Therefore, what we wanted to try and accomplish with Swansea was to develop an accessible tool that had a structured learning package built around it such that almost anybody getting a classical undergraduate degree/college degree could get the hands-on experience that will give them an advantage as they start their careers.

Swansea and Waters got to this point collaboratively. Swansea University, specifically Swansea’s National Mass Spectrometry Centre, offers coaching and outreach educational programmes while it also provides analytical services for UK analytical labs and academic labs that need access to mass spectrometry. They are in the unique position of having a broad overview of the needs of students in terms of operating a mass spectrometer and interpreting spectra.

At Waters, our customers were asking us for instrumentation that was easier to use, because their workforce isn’t as specialized or experienced in mass spectrometry as they were maybe 20, 25 years ago. Back then, pretty much anybody expected to operate a mass spectrometer in any setting would have had a PhD in analytical chemistry or mass spectrometry.

So we, and Swansea, decided that we could work together to combine our ACQUITY QDa Mass Detector with their educational expertise and so we built this package. We provided them with the technology, they developed the course materials and together we worked to create seven structured experiments that each incrementally provide learning of the mass spectrometry workflow.

Each experiment exposes the student to the foundational aspects of mass spectrometry and is intended to equip them with the skills they’ll need to hit the ground running in terms of obtaining mass measurements in a modern-day analytical laboratory.

KS: Are there any features of the mass spectrometer being used in the educational package that make it particularly suitable for teaching?

JJ: The QDa for us was the absolute ideal platform for this. It’s very small, it’s portable, and is relatively inexpensive, so it’s more accessible for university departments on a budget. Because it was designed as a mass spectrometry detector for chromatographers originally, it is, by default, easy to use, straightforward and not intimidating, as the instruments of the ‘80s, ‘90s and early 2000s have been. When launched in 2013, it was an immediate hit with chromatographers who may never have had access to mass spectrometry data before and needed the confirmatory data for quantifying and identifying analytes. Therefore, it was a no-brainer to go with the QDa.

Data lines:
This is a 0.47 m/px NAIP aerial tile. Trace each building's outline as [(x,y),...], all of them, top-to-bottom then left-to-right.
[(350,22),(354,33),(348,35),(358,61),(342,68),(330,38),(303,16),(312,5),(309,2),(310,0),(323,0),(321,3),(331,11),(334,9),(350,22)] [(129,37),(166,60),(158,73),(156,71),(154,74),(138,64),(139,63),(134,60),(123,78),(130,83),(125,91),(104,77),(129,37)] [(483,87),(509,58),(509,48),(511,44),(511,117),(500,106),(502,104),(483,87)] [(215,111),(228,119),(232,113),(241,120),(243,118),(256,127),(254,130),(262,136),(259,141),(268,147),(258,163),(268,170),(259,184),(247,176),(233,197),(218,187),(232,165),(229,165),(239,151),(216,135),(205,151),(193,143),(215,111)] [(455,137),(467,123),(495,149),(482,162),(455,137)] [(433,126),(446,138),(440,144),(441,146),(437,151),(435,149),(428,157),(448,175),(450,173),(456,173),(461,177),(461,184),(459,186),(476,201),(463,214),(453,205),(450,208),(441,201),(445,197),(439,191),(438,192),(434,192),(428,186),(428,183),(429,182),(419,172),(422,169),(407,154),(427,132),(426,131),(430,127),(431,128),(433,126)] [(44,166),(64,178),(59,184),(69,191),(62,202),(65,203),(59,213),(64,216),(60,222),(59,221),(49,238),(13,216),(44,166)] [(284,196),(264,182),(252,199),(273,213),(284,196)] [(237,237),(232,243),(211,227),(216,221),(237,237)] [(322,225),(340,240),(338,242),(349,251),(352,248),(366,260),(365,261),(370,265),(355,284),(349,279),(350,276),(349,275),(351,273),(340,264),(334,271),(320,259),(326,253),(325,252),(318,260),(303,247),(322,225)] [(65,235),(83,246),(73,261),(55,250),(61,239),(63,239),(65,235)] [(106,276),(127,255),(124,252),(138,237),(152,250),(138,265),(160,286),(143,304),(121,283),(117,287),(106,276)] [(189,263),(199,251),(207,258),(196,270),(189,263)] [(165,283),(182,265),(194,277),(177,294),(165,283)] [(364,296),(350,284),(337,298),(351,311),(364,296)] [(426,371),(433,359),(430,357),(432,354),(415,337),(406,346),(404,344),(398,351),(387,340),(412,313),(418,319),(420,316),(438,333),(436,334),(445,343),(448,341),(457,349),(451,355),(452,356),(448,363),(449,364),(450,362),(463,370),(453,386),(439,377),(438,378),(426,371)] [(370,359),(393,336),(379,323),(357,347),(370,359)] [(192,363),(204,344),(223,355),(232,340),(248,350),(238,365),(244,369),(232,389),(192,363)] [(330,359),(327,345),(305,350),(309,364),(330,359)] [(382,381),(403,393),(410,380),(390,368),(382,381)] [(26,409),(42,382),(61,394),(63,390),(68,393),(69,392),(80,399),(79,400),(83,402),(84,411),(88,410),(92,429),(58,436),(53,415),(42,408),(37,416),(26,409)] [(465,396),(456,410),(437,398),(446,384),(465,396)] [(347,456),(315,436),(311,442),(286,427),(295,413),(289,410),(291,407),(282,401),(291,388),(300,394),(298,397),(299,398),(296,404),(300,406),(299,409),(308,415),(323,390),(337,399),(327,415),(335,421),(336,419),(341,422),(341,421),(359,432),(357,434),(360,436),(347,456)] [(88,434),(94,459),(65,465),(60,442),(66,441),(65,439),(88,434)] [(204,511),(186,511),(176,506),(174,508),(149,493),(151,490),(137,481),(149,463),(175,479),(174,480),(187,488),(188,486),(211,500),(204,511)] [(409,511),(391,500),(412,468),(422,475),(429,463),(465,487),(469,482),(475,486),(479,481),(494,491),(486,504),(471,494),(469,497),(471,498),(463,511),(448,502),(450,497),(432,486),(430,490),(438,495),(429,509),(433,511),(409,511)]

Stated goal A:
Please answer these from the mass spectrometry interview:
(i) How many structured experiments did the two partners create?
(ii) In what year was the QDa launched?
(iii) Which centre at Swansea University is named?
Stated goal B:
Decide whether each statement agrees with the mass spectrometry interview, and quote the words that settle it.
(i) Swansea supplied the technology and Waters wrote the course materials.
(ii) The QDa was first designed as a mass spectrometry detector for chromatographers.
(iii) The QDa is described as relatively inexpensive.
Stated goal C:
Rewrite the part of the mass spectrometry interview starting at "At Waters, our" and ending at "or mass spectrometry.", with "workforce" changed to "staff".

Task result A:
(i) Seven.
(ii) 2013.
(iii) The National Mass Spectrometry Centre.

Task result B:
(i) No: "We provided them with the technology, they developed the course materials"
(ii) Yes: "it was designed as a mass spectrometry detector for chromatographers originally"
(iii) Yes: "is relatively inexpensive"

Task result C:
At Waters, our customers were asking us for instrumentation that was easier to use, because their staff isn’t as specialized or experienced in mass spectrometry as they were maybe 20, 25 years ago. Back then, pretty much anybody expected to operate a mass spectrometer in any setting would have had a PhD in analytical chemistry or mass spectrometry.